◆ **Selected text**

  5. For the randomized, double-blind test of the efficacy of jade amulets on rats, what kind of amulets would be used as placebo?
    Jadeite? Saponite? Or just plastic beads painted green?

    Before these rigorous assays are reported,
    we may hope that Dr. Bility finds a position as Science Advisor to President-Eject Trump.

  6. I don’t see how Billity construes he hasn’t proposed “a hypothesis for further discussion and investigation” and that it hasn’t been rejected during that process.

    Kirschvink says the paper contains multiple basic errors. For example, while very strong magnetic fields can indeed influence chemical reactions, the long-wavelength anomalies that are central to the study’s thesis are “three or four orders of magnitude off” from what would be required for such effects, he says. “This results section is a salad of different ideas taken out of context.”

    I note (with a grin, naturally) that my comment at the time seems to be along those lines:

    … I have not seen much activity on spin chemistry – the area is “dilute” [ https://www3.nd.edu/~pkamat/wikirad/pdf/spinchem.pdf ].

    Likely because the effects are below the thermal effects (~ 10^-4 kJ/mole in an NMR field vs 2.5 kJ/mole) and they have to be amplified through spin sensitive pathways [ibid].

    The U.E. Steiner and T. Ulrich. Magnetic Field Effects in Chemical Kinetics and Related Phenomena, Chem. Rev. 1989, 89, p, 51-147 reference is claiming to see 0.15 % yield differences in NMR fields, or 7 T. The Earth magnetic field is ~ 50 uT.

    Now I need a biochemist to tell me if low yield differences has biological significance. But I’m guessing not from what I can read so far.

  7. HA!
    I’ve got to hand it to you, professor: you don’t mind stripping off your shirt, saying “Hold my beer” and getting down and dirty in the mud wrestling with these morons.

Stored data:
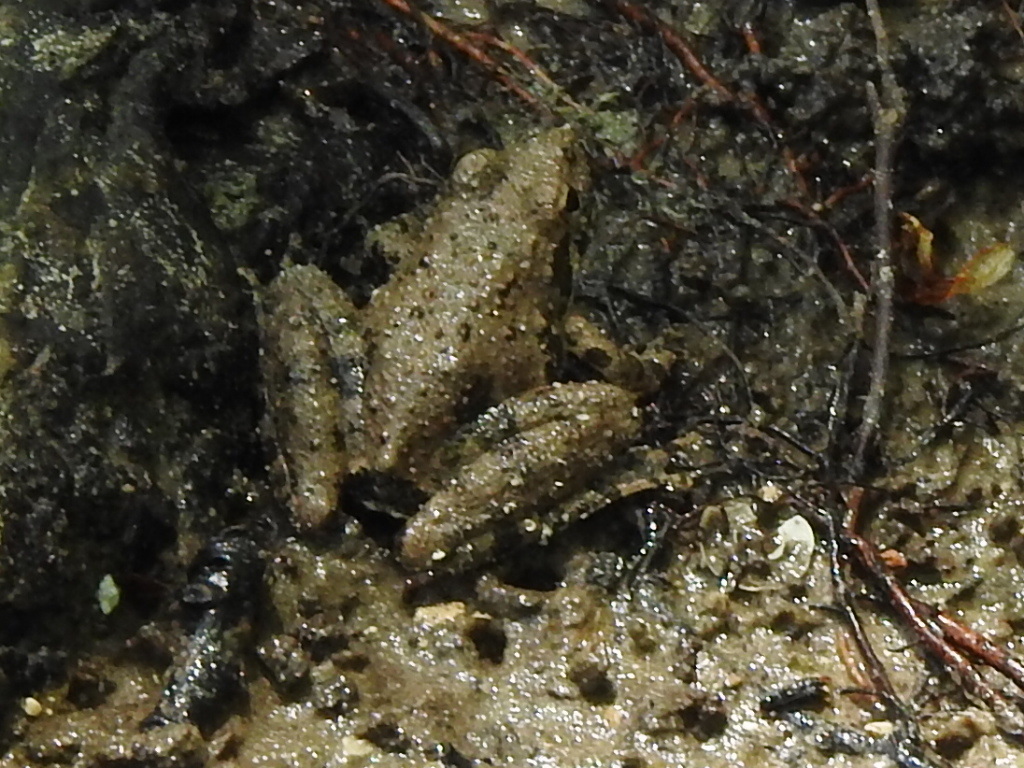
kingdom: Animalia
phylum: Chordata
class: Amphibia
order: Anura
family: Hylidae
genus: Acris
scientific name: Acris blanchardi
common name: Blanchard's cricket frog
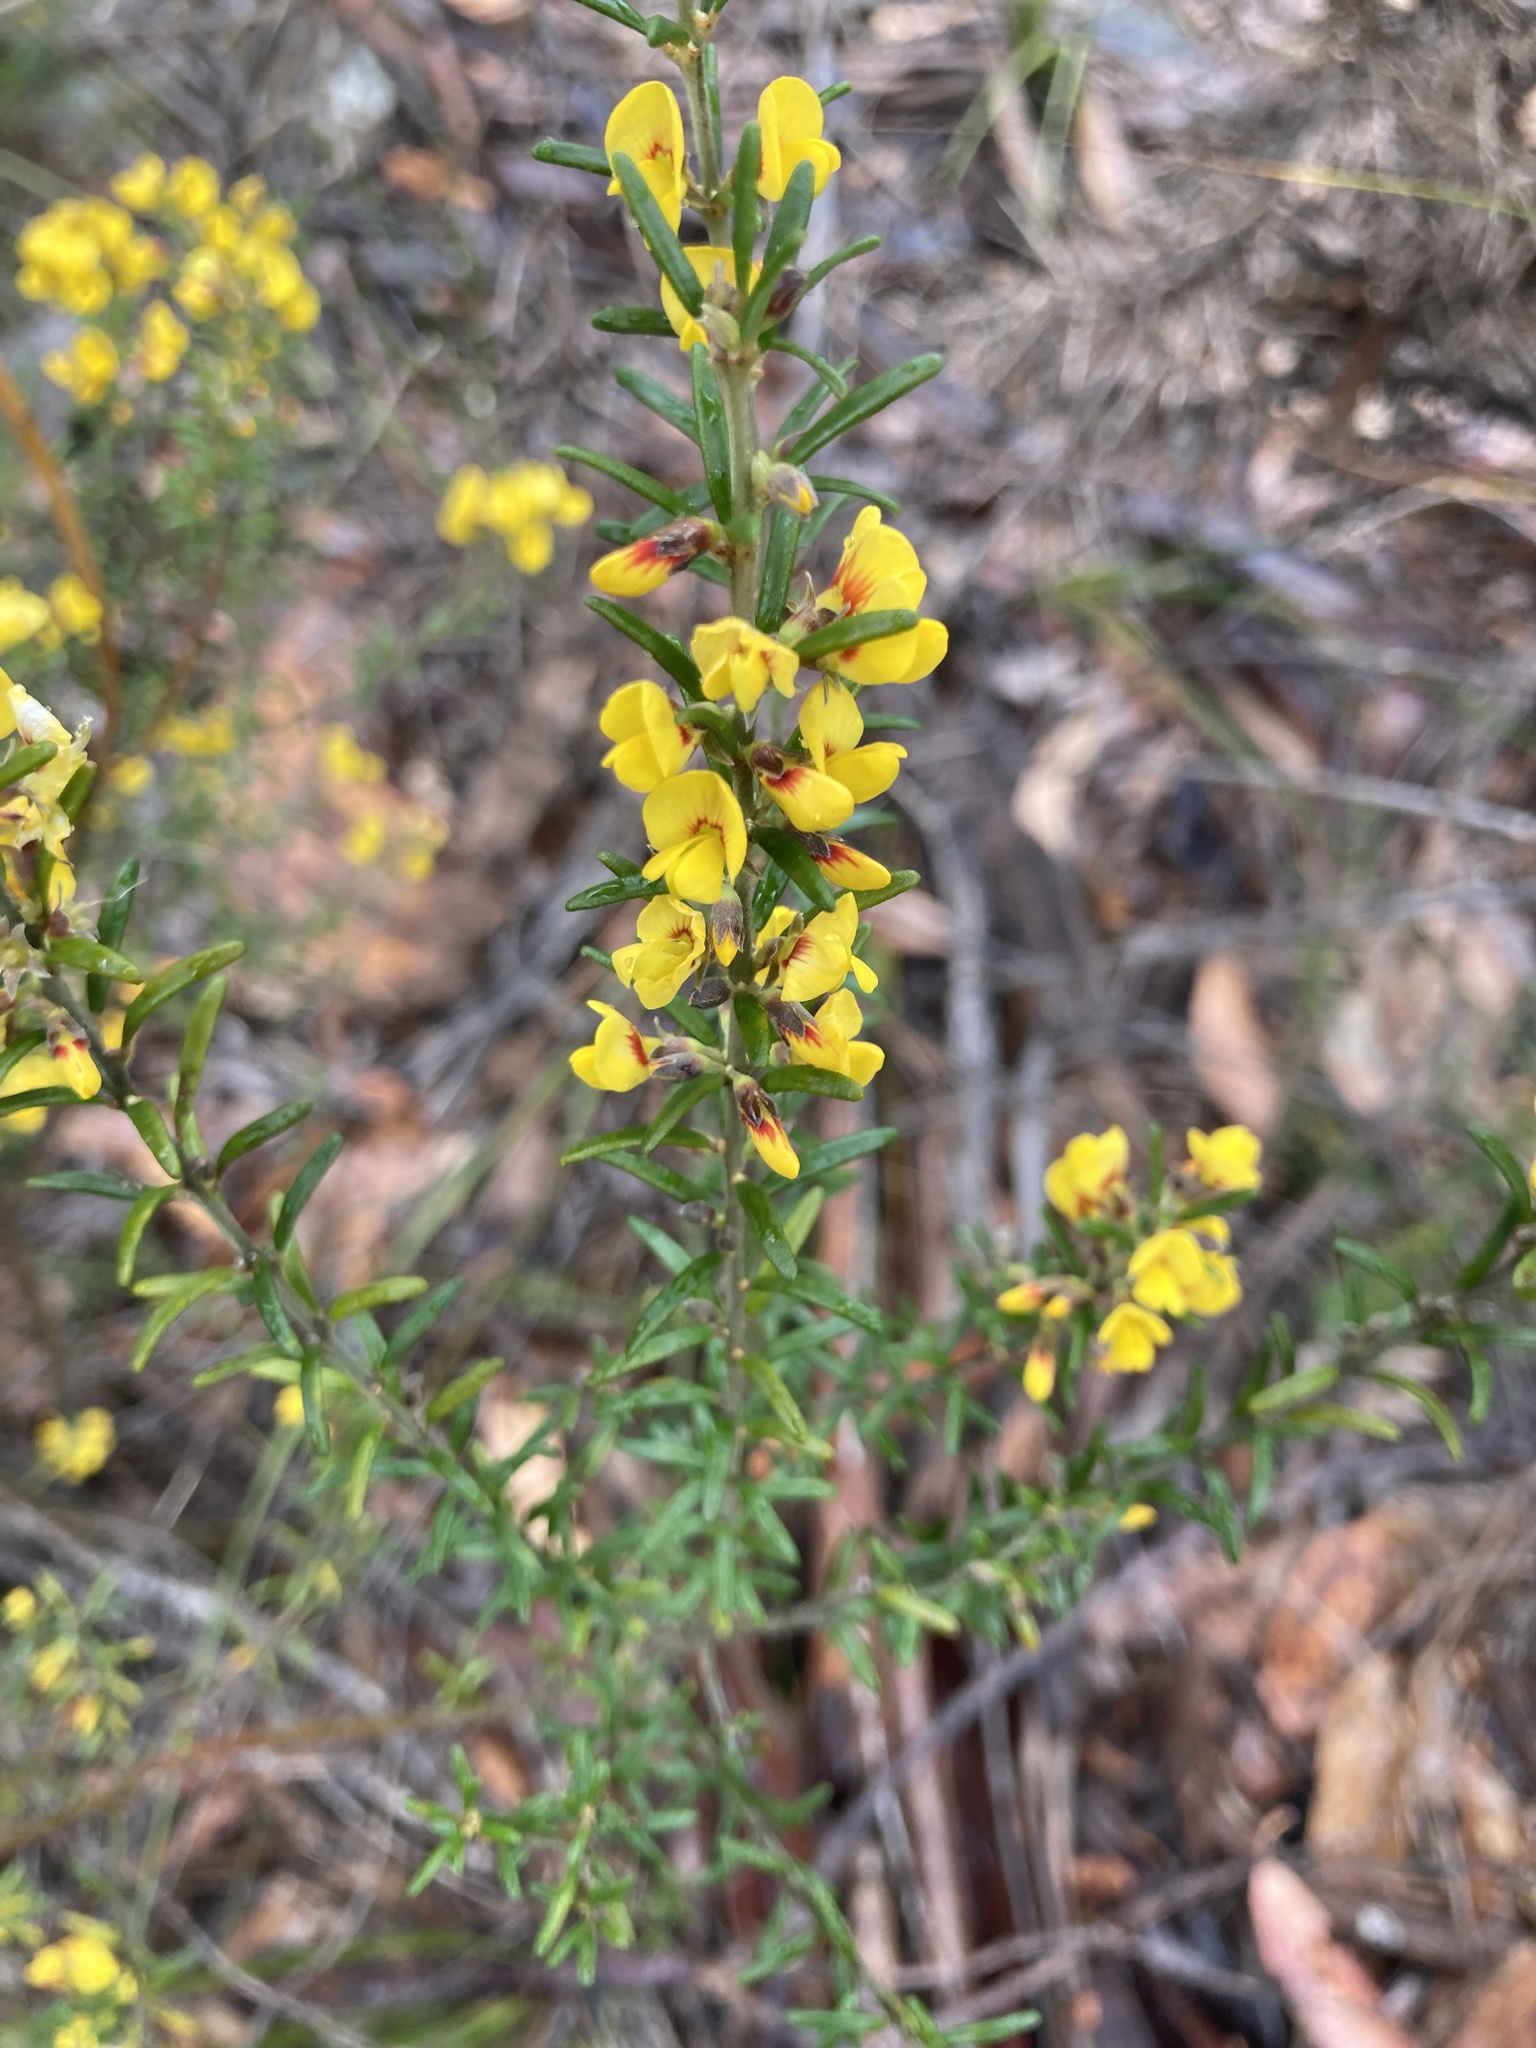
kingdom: Plantae
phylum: Tracheophyta
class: Magnoliopsida
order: Fabales
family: Fabaceae
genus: Aotus
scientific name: Aotus ericoides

◆ **Work item**
In the comments above, why does Kirschvink say the long-wavelength anomalies central to the study cannot produce the chemical effects that very strong magnetic fields can? Answer in one to three sentences.

◆ **Exercise output**
He says those anomalies are "three or four orders of magnitude off" from the field strength that would be needed to influence chemical reactions. So they are far too weak for the effect the study relies on.